Text segment:
§

2>why there is no clue from gluster volume heal info output? if there is something showing we could add some script to handle this situation, however, now the only thing possible to do is to scan the whole disk to find this error. that is not a good solution.

Comment 2 Karthik U S 2019-08-16 09:16:42 UTC
Please provide the following data:
- getfattr output of the file from all the bricks
- getfattr output of the file's parent from all bricks
- check whether the gfid link file is present in .glusterfs directory on any of the bricks
- stat output of the file from all the bricks
- logs of these bricks from all the bricks

Comment 3 zhou lin 2019-08-17 06:40:03 UTC
Created attachment 1605201 [details]
mn-0 node glustershd log+ services brick glsuterfsd log

Comment 4 zhou lin 2019-08-17 06:45:58 UTC
1> mn-1__dbim-redis.service__database-nosql-cmredis.sync_state.tmp only exist on mn-0 node, it does not exist in the other storage node brick dir at all, so getfattr and stat output is not available on the other 2 storage nodes,
2>the parent dir getfattr result is not available now, but i am sure on 3 storage node, the /mnt/bricks/services/brick/.glusterfs/indices/xattrop dir has nothing(other than xattrop-****, and this is sth we can ignore i think)

§

Source material:
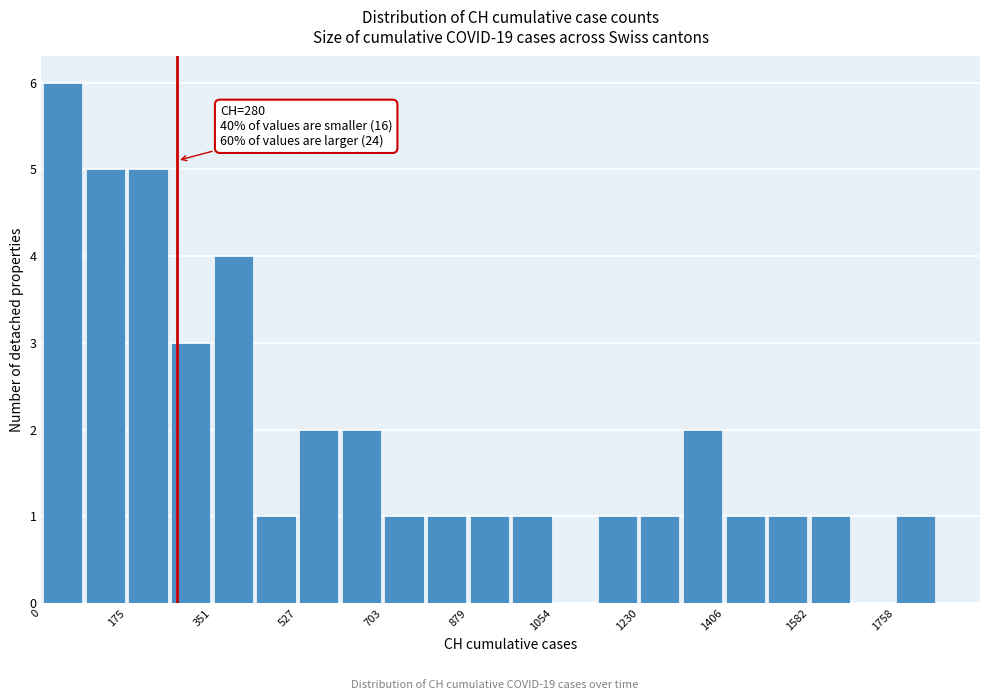

Over which range of the x-axis is the bar tallest?

0 to 80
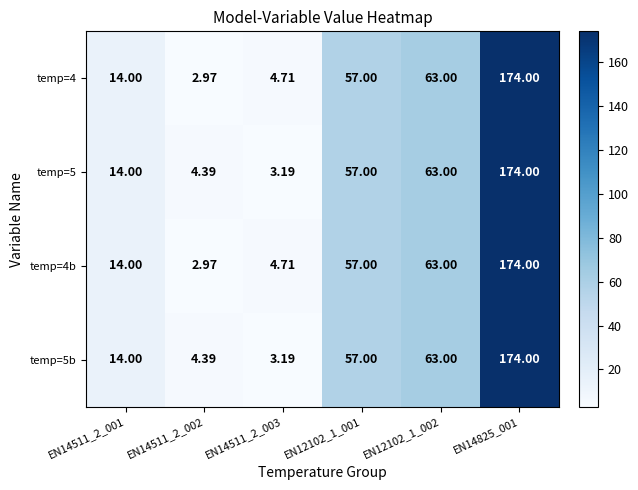

Is the value of temp=4b at EN14511_2_002 greater than the value of temp=5 at EN14825_001?

No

§

Task objective:
Copy the passage of the GlusterFS bug thread above from "2>why there is" to "a good solution." word for word.

Output for this exercise:
2>why there is no clue from gluster volume heal info output? if there is something showing we could add some script to handle this situation, however, now the only thing possible to do is to scan the whole disk to find this error. that is not a good solution.